Un médecin a décidé qui irait à droite pour travailler et qui irait à gauche pour l'extermination.
L'homme a été séparé de sa femme et de sa fille à ce moment-là. À la barre des témoins, il a déclaré : «Il y avait tellement de monde, je ne savais pas comment garder un œil sur elles. "
Mais sa petite fille portait un manteau rouge, et il a pu en suivre l’image jusqu'à ce qu’elle devienne de plus en plus petite, avant de disparaître complètement.
Le jeune procureur israélien, Gabriel Bach, se tenait à sa place lorsque le témoin eut terminé. Il est resté là, silencieusement. Quelques minutes plus tard, le juge a demandé à Gabriel Bach de poursuivre l’audience, mais celui-ci est resté immobile et muet.
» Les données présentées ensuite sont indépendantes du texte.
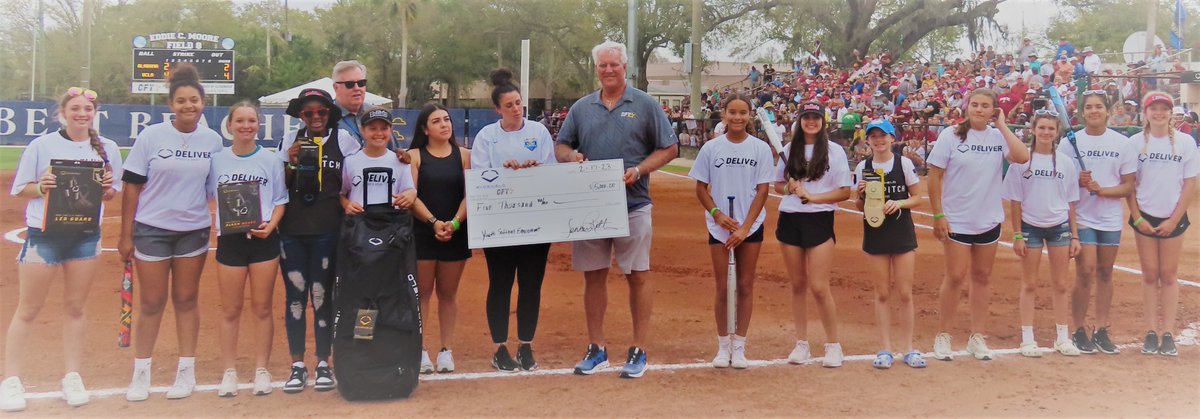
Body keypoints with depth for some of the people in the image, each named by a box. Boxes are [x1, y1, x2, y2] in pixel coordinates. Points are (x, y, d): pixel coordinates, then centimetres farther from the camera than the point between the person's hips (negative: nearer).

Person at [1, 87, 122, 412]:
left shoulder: (108, 149, 4)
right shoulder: (42, 146, -3)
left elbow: (112, 193, 11)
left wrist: (107, 187, -11)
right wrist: (41, 187, -20)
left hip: (85, 237, 2)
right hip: (43, 236, -2)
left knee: (75, 307, 9)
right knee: (28, 310, 3)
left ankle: (73, 378, 18)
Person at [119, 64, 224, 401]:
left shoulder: (213, 140, 0)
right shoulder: (151, 137, -6)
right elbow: (132, 186, -3)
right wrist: (125, 235, -5)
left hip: (194, 230, 2)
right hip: (151, 229, -1)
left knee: (186, 299, 8)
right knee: (152, 302, 3)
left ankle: (187, 372, 17)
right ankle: (141, 374, 16)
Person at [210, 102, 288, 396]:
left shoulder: (270, 160, 0)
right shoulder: (218, 160, 3)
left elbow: (280, 200, 2)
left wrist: (271, 224, -15)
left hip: (263, 239, -1)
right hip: (230, 239, 1)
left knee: (262, 308, 5)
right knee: (230, 309, 6)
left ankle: (262, 370, 15)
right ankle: (229, 372, 15)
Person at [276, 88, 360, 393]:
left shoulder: (344, 140, 1)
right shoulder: (290, 141, 7)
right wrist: (291, 162, -7)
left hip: (328, 232, -2)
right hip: (292, 231, 2)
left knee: (322, 296, 2)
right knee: (294, 297, 4)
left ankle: (323, 365, 13)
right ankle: (297, 366, 13)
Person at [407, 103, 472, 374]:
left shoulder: (463, 156, 7)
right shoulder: (414, 156, 2)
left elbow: (469, 195, 0)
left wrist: (454, 223, -15)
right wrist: (434, 223, -18)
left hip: (456, 234, 2)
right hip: (421, 232, -2)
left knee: (448, 293, 7)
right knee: (422, 291, -1)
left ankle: (446, 350, 12)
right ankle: (419, 350, 2)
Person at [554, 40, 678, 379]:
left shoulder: (644, 105, 2)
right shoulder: (582, 108, 11)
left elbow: (669, 148, 1)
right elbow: (561, 146, 16)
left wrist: (639, 170, -14)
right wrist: (571, 156, -8)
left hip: (633, 204, -3)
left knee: (638, 275, 0)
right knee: (593, 275, 8)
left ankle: (639, 351, 9)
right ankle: (596, 349, 19)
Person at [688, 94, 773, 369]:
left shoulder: (761, 148, -1)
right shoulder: (711, 148, 0)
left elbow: (762, 191, -3)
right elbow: (701, 188, 4)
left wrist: (745, 227, -11)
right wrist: (717, 214, -12)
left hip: (751, 227, 0)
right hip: (719, 227, 0)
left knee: (745, 287, 4)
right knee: (723, 288, 3)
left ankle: (739, 347, 13)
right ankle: (723, 346, 14)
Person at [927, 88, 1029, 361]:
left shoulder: (998, 136, 2)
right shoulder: (951, 135, -6)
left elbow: (1022, 157, -16)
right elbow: (935, 176, -7)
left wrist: (1002, 125, -10)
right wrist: (938, 215, -11)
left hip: (989, 221, 4)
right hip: (957, 220, -4)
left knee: (982, 277, 10)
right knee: (956, 277, -4)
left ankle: (977, 337, 19)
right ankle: (943, 336, 8)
Le juge lui a à nouveau demandé de continuer. Et, à nouveau, il est resté là, immobile et silencieux.
Des années plus tard, Gabriel Bach a expliqué que, par le hasard ou le destin, lui et sa femme venait à l’époque d’acheter à leur fille de trois ans un petit manteau rouge. Il a précisé que, depuis, s'il entre dans un stade, dans un restaurant ou qu’il marche dans une rue de Jérusalem, et qu’il y voit une petite fille avec un manteau rouge, sa gorge se noue, et il ne peut plus parler.
Depuis que j’ai entendu cette histoire, moi aussi, chaque fois que je vois un manteau rouge sur une petite fille, je pense à la même chose.
C'est l'héritage d'Auschwitz, et il ne disparaîtra jamais.
À chaque personne juive et non juive dans ce public, quand nous quitterons ces portes aujourd'hui, voici ce que nous devrons faire :
Quand nous entendons quelque chose d'antisémite, quand nous entendons quelqu'un parler d’Israël injustement, lorsque des Juifs sont attaqués dans nos rues, ne restons pas silencieux. Ne restons pas indifférents. Mobilisons-nous, et pas uniquement pour le peuple juif.
Faites-le pour vos enfants, faites-le pour vos petits-enfants, mais aussi, faites-le pour la petite fille au manteau rouge.
Ses cendres se trouvent juste en dessous de nous. Elles sont accompagnées de celles d'un million d'autres âmes torturées en ce lieu.
Ces âmes nous regardent aujourd'hui, et elles crient, dans un chœur fracassant :
Ne soyez pas silencieux.
Ne soyez pas complaisant.
Ne laissez jamais cela se reproduire pour personne."